**Exercise**
Count the lines in the records below that contain the string "sempre". Give only the number.
:: Records shown
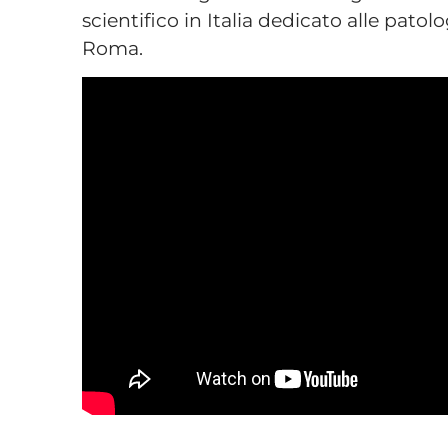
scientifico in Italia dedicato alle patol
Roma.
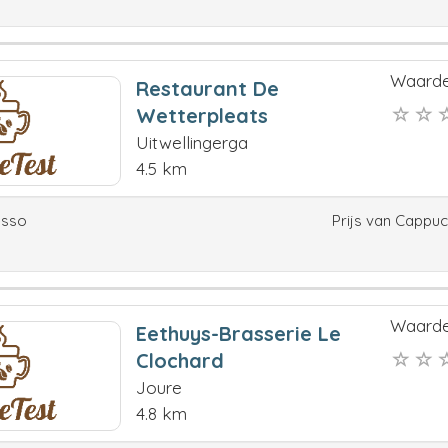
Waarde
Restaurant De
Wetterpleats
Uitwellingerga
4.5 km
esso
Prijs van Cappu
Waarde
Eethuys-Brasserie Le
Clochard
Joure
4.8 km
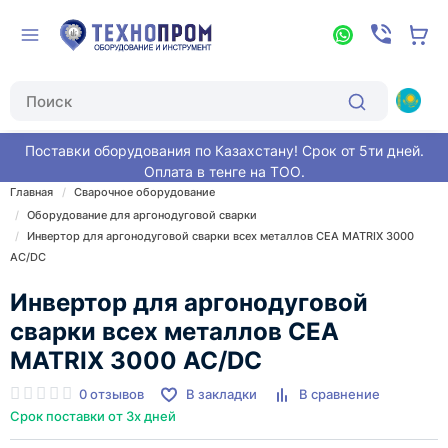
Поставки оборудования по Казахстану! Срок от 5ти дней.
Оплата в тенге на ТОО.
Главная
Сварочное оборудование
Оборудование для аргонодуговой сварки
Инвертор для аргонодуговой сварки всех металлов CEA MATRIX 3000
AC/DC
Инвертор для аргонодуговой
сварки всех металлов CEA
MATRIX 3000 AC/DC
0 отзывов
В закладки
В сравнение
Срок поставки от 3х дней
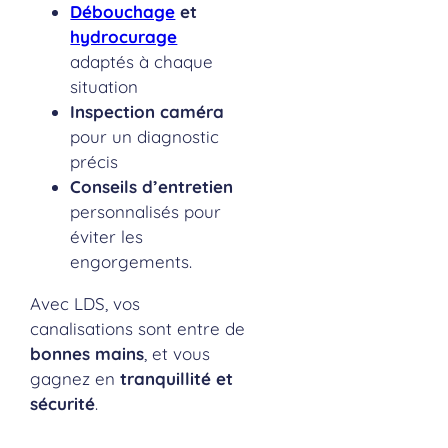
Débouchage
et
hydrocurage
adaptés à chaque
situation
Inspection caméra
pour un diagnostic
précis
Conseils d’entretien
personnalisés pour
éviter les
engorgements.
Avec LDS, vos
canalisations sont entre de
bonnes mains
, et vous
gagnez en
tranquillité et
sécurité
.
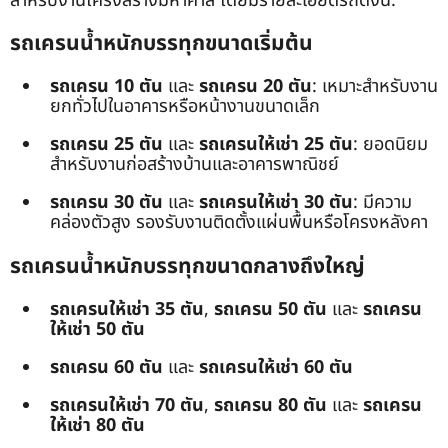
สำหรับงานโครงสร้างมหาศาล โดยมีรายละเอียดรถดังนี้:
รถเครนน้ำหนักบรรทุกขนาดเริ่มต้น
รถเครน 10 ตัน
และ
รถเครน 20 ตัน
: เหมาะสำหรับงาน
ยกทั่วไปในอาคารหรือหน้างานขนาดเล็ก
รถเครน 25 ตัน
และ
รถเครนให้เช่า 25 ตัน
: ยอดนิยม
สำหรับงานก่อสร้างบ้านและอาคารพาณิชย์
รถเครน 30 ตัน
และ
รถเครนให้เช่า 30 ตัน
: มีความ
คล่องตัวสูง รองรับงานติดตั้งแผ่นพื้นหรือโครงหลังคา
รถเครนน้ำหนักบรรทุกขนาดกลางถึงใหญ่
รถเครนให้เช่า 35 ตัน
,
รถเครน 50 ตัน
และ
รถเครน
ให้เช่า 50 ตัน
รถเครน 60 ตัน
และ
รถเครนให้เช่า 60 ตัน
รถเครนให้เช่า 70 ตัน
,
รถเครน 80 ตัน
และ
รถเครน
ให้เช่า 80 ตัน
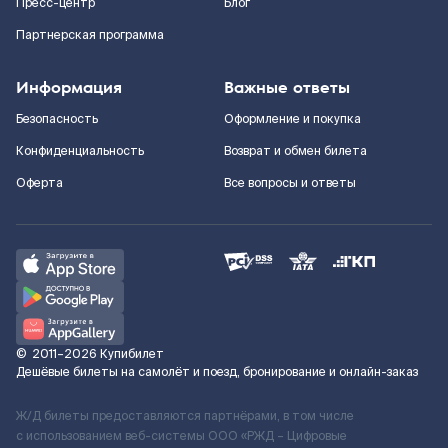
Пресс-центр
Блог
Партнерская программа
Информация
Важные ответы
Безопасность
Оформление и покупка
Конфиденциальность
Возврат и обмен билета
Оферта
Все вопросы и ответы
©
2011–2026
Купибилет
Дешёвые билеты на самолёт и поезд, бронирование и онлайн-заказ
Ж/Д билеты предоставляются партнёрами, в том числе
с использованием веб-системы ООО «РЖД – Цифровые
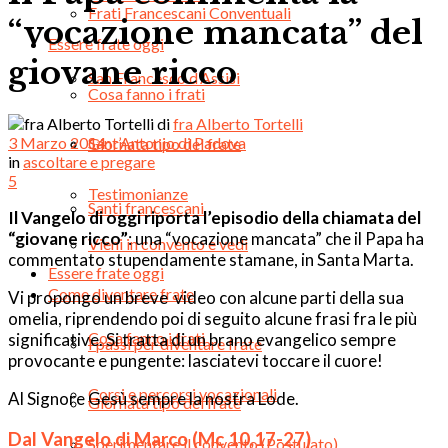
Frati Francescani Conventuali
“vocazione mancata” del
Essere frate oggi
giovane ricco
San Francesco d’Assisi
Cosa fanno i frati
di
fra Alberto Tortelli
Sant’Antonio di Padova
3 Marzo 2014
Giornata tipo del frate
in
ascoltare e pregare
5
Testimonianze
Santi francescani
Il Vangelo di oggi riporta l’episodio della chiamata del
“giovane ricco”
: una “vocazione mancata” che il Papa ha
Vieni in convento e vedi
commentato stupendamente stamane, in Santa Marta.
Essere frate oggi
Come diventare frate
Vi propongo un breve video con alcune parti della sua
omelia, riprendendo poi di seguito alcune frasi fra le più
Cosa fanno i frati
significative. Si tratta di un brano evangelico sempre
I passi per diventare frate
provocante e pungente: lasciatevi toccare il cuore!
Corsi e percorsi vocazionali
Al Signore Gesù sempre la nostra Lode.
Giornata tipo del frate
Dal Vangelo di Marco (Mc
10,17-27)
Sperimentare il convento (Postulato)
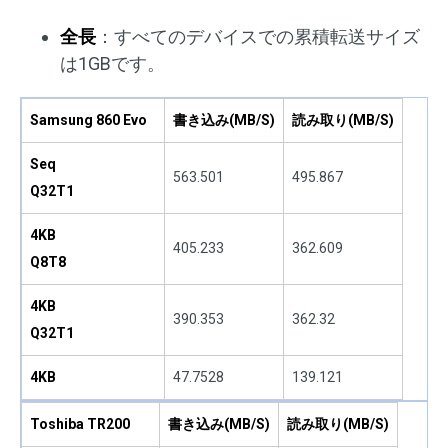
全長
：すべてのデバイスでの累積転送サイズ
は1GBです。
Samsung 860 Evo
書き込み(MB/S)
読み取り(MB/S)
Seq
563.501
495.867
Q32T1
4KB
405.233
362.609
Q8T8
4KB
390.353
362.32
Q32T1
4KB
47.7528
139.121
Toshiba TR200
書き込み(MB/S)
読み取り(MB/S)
::::
**Completed exercise**
2